Wednesday, June 16, 2021

The Visit

 I've been in the mood for some surrealism lately. So I'm holding back a little on making desert landscape paintings and I'm doing some small surrealism works!

The latest piece -- The Visit -- combines surrealism and a bit of desert landscape! 8" x 10" / 20cm x 25cm.

Even though I paint surrealism, I never try to explain what the images mean, usually because I don't know what they mean. In this case, I wanted a scene of a human walking through an otherworldly desert, similar to something one might see in a dream.

In fact, dream imagery is critical to my way of working -- dreams that might be a little disturbing, but the scenes are not nightmarish. This is the Salvador Dali-ish world I love to create. Some modern-day surrealism is too pretty, or too much a mere assemblage of seemingly unrelated objects thrown together in a view, or scary/ugly monstrous animals or mutated humans. Not my thing at all!

So is this female on a vision quest? Is she lost? Dream-walking? Heading into an unknown future, good or bad (as we all must)? Don't know!

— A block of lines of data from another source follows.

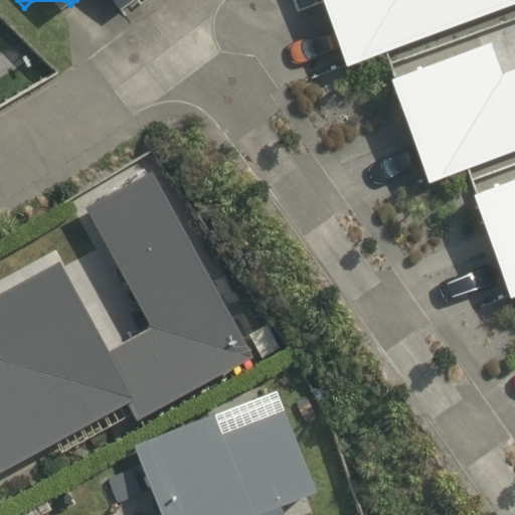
[(514,0),(325,0),(349,65),(514,3),(514,0)]
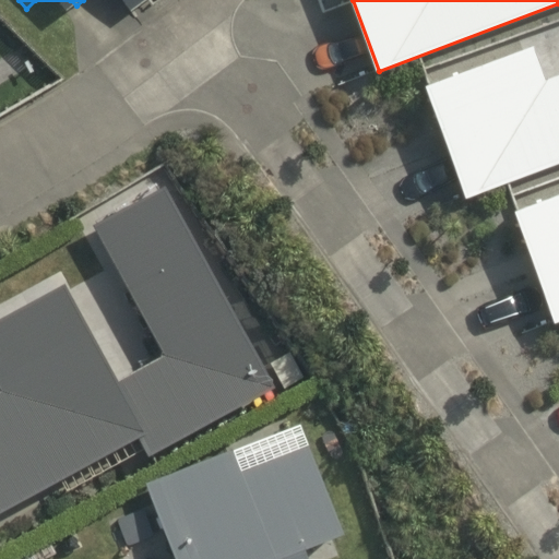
[(467,198),(558,163),(558,73),(547,79),(535,46),(427,85),(467,198)]
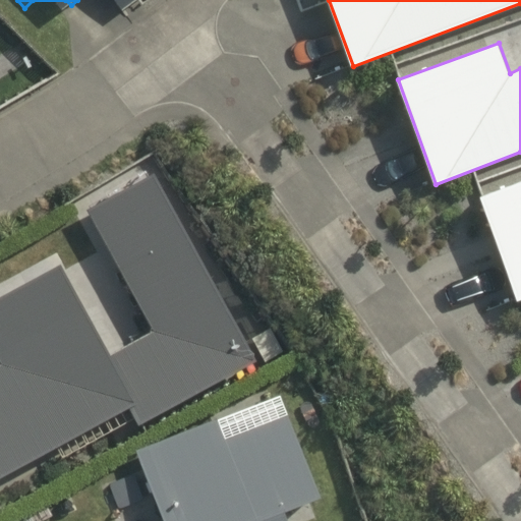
[(148,173),(82,207),(149,326),(147,332),(105,354),(55,263),(0,293),(0,474),(126,406),(135,423),(253,357),(148,173)]
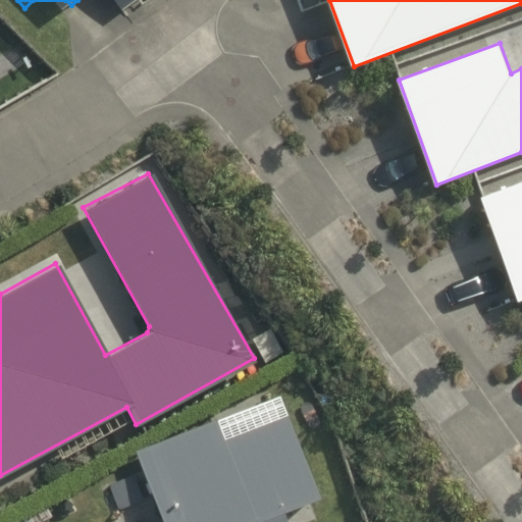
[(520,302),(521,300),(521,180),(481,197),(520,302)]
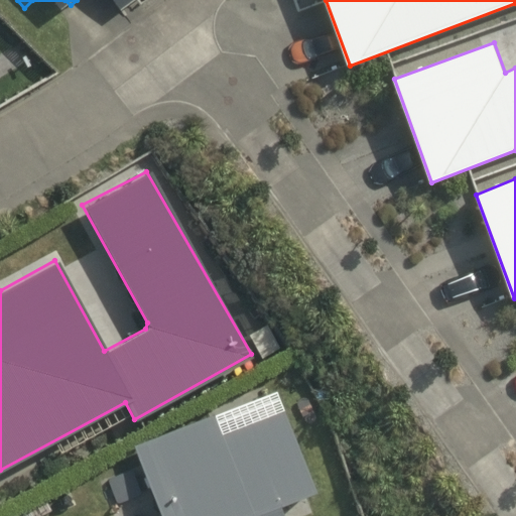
[(157,515),(280,515),(276,506),(311,493),(274,389),(131,444),(157,515)]
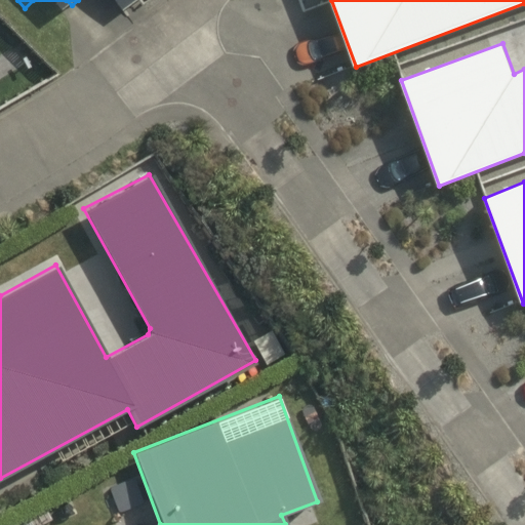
All buildings are outlined.
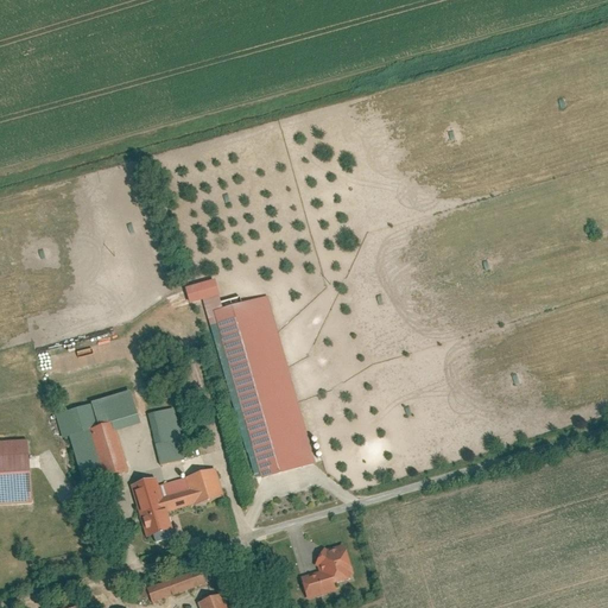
[(185,285),(190,302),(220,293),(215,277),(185,285)]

All I know is: there's something freeing to me about doing these kinds of paintings. Let's face it -- I'm a surreal kind of guy. AND PROUD OF IT!!

Mark Junge

www.MarkJunge.com or www.SouthwestSpaces.com



Thursday, June 3, 2021

Dry Times

Dry Times refers to the droughts we in the West often get stuck with. It is also the title of my latest painting depicting some dry times in Joshua Tree National Park, California, USA.

Dry Times                                      18" x 24" / 46cm x 61cm

This year, some of the Joshua trees did bloom -- we had some rain, and it stayed pretty cool - cold most of the winter -- just the way JTs like it! Also, Joshua trees bloom earlier than the annuals and shrubs do, so it would be unusual to see flowers on the trees AND all over the desert floor at the same time. It does happen, but things have to be just right -- and this year, they weren't.

So I painted the scene pretty much as it appeared the day I last visited there. We can see the green creosote bushes, the gray blackbrush, the pale yellow Indian ricegrass and the reddish-brown seedpods of wild buckwheat.

But no wildflowers! 😢

Well, I love the desert whether springtime color appears or not. But the color sure would make it prettier!